Meta-Musical

| 17 Feb 2015 | 02:20

    The act of acting ironically, self-consciously self-aware has suddenly become the American musical's raison d'etre. Cleverly done, the wink-at-the-audience-because-the-audience-knows-you're-winking thing can be fun. If Urinetown fathered the trend, [title of show] is its spunky spawn.

    For [title of show] is a musical about writing a musical. Except, that is, when the show lunges, as if dopamine-deprived, into the mad realm of being a musical about writing a musical about a musical about writing a musical-like a long day's journey into Sartre.

    But neither composer/lyricist Jeff Bowen nor book writer Hunter Bell have nihilism in mind. Smartly directed by Michael Berresse, [title of show] simply traces how Bowen and Bell wrote [title of show], and how two terrific actresses, Susan Blackwell and Heidi Blickenstaff, assisted them. As the characters' names are Jeff, Hunter, Susan and Heidi, it is all a merry meta-theatrical mélange.

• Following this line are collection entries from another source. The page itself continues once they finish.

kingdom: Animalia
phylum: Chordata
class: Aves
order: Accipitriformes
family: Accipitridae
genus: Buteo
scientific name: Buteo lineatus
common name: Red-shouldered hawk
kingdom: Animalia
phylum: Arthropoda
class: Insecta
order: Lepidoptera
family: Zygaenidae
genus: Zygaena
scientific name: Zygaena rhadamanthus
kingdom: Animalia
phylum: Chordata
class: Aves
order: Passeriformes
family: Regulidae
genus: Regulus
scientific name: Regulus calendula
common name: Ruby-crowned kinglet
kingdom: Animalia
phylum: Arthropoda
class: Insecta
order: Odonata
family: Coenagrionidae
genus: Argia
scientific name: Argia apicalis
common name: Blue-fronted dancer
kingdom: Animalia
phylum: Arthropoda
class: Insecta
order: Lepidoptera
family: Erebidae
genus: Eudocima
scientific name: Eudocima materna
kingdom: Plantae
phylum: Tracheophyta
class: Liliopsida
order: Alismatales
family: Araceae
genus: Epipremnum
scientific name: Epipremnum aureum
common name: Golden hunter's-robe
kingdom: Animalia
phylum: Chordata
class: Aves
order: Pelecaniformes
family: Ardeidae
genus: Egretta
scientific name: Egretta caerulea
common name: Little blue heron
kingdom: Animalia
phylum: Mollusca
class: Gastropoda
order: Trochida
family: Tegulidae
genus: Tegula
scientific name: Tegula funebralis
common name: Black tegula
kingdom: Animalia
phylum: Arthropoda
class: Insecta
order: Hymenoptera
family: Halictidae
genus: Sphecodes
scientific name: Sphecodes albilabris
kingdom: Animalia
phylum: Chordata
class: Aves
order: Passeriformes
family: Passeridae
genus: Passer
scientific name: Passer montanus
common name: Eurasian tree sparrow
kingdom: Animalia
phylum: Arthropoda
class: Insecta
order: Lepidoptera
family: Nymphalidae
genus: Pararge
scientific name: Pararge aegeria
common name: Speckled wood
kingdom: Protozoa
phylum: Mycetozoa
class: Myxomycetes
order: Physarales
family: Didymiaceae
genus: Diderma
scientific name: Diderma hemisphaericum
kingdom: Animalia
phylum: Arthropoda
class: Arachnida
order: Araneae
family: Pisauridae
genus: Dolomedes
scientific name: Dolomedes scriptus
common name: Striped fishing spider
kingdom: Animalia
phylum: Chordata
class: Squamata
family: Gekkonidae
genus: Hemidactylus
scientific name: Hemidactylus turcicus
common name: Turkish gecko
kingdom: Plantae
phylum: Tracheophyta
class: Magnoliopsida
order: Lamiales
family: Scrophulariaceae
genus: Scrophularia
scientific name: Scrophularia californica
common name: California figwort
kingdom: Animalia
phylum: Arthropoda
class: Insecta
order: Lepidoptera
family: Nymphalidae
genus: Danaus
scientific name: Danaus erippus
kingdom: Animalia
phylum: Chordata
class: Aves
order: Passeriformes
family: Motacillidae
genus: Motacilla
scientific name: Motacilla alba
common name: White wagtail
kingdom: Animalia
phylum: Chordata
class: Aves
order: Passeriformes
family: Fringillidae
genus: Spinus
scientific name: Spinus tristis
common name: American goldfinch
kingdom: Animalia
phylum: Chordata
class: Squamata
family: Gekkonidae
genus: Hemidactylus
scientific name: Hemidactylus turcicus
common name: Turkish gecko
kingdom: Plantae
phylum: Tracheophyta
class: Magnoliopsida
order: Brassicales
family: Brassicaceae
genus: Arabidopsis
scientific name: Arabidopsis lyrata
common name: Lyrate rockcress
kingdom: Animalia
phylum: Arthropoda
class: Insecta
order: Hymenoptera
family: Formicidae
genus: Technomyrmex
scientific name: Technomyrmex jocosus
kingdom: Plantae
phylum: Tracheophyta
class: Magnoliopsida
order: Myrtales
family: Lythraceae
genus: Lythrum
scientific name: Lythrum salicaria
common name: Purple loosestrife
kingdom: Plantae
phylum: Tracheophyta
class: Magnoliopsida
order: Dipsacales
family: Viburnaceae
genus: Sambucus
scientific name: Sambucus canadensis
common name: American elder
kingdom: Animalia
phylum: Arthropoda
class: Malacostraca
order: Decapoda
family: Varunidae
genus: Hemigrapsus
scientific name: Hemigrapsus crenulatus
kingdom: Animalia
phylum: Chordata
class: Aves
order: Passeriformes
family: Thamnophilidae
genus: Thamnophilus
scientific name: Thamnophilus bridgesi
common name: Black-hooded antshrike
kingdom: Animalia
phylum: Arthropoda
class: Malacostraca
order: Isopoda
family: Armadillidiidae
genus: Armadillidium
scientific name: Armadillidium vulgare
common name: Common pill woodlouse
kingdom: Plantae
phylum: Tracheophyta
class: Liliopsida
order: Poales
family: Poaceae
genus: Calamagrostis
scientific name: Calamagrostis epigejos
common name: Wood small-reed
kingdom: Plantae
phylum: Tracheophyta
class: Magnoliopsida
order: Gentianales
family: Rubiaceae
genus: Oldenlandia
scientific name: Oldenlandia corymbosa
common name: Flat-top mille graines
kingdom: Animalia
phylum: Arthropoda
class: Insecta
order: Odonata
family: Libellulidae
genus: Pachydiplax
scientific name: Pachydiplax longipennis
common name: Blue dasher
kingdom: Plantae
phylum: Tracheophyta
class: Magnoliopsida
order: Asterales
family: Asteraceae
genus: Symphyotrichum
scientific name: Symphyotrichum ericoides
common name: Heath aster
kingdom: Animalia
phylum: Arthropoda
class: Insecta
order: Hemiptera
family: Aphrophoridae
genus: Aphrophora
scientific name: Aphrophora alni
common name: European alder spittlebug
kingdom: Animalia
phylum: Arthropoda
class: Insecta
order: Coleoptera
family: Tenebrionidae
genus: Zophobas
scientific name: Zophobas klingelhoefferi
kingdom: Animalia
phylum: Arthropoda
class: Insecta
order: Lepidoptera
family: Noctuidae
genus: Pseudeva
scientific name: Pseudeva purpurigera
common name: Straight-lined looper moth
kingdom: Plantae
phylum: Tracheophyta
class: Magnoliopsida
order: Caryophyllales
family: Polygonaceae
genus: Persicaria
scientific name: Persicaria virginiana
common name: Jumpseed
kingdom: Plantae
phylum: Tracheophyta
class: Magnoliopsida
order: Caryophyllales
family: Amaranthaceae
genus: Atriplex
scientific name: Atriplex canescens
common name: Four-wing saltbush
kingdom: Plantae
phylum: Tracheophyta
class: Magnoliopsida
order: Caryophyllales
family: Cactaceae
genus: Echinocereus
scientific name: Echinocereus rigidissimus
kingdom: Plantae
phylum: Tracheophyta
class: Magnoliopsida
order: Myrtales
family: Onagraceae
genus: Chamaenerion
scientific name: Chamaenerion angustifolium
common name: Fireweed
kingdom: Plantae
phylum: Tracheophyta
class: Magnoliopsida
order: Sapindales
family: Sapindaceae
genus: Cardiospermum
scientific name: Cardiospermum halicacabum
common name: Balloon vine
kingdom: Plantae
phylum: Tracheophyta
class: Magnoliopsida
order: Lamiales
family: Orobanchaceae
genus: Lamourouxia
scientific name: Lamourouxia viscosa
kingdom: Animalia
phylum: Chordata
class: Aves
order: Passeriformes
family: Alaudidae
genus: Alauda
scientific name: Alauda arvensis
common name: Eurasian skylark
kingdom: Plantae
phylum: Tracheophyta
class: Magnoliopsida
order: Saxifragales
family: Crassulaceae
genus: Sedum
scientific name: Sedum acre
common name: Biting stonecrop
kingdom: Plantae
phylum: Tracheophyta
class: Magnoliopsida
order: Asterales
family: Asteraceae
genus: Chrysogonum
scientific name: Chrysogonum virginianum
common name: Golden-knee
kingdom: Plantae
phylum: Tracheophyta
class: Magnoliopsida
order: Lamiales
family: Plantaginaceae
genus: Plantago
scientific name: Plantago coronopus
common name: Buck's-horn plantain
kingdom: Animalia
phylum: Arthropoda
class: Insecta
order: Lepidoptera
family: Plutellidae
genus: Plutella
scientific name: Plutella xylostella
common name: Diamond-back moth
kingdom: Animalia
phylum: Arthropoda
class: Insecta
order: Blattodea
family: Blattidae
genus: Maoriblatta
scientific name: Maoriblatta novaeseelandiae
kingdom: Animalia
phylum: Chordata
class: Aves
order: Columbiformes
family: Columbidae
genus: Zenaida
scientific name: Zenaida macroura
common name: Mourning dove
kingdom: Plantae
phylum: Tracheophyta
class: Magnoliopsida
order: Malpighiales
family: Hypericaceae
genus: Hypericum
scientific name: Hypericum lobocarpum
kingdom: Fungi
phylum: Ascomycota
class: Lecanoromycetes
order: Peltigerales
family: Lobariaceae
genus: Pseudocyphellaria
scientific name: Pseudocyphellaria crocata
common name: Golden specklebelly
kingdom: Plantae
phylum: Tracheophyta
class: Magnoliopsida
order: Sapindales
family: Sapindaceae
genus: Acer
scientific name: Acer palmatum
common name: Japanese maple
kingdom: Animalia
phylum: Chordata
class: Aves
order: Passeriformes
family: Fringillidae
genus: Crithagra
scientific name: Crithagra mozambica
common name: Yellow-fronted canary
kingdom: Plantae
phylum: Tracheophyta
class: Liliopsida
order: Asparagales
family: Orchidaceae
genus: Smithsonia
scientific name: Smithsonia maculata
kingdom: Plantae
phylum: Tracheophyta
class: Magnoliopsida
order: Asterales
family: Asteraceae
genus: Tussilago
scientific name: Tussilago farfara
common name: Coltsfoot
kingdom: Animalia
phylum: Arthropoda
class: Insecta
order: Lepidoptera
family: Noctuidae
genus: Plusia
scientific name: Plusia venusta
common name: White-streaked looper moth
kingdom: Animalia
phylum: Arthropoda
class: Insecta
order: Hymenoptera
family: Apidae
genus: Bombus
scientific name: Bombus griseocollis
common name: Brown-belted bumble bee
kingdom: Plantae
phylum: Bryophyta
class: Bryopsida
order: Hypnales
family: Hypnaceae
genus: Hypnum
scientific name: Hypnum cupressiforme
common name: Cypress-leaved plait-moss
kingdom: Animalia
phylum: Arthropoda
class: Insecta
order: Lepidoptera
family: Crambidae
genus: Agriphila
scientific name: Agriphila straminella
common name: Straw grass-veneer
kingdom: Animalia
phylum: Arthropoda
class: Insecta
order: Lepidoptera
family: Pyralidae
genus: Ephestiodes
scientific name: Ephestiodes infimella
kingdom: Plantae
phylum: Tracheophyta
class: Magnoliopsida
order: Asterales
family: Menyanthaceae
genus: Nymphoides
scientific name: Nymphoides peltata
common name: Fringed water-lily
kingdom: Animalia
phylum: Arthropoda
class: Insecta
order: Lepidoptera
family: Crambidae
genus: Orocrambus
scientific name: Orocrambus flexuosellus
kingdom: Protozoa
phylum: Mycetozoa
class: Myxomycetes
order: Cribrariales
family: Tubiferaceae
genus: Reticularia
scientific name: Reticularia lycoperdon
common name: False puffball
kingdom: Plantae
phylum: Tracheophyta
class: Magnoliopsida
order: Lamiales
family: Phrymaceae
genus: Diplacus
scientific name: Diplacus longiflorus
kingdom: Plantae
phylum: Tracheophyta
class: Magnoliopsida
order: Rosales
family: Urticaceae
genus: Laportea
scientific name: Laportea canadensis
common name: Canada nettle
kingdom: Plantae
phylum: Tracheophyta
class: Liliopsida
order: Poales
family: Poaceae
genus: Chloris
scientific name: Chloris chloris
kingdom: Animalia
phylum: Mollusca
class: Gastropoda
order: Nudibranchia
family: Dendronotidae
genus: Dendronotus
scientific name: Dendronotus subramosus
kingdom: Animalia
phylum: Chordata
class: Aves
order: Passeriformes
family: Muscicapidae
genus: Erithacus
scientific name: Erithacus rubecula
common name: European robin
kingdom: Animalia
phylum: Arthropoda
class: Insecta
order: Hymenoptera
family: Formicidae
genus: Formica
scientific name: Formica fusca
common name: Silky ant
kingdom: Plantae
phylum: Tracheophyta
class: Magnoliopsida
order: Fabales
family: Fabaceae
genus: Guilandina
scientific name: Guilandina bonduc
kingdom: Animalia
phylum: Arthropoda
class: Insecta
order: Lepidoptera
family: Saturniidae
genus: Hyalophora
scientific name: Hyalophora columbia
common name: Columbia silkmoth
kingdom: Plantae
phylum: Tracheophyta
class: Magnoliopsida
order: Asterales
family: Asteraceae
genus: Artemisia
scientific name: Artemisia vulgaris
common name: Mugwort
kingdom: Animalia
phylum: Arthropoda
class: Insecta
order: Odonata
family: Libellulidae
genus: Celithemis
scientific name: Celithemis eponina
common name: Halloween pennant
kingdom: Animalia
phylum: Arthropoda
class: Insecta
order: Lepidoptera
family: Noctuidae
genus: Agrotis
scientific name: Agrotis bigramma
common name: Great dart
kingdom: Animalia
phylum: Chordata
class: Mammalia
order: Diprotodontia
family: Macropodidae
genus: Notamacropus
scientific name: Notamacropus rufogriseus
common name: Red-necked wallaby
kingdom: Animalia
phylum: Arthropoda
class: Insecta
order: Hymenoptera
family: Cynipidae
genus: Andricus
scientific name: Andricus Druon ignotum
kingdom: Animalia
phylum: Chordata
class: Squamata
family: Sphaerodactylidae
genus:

    Note, for example, all the references to, and gossip about, New York's innumerable musical theatre mavens, from how Beauty and the Beast veteran Mary Stout got hit by a hot dog cart to the playing between scenes of actual voicemail messages left by Broadway stars turning down roles in the show.

    Liberally dipping into pools of the self-reflexive does pose risks, however, and when the show's giddy tone turns serious-that is, turns sincere-things begin to wane. The writing is always pithy and the cast is always delightful, but when Bell, citing his script, notes how a scene is too long, he makes his point-and ours, too.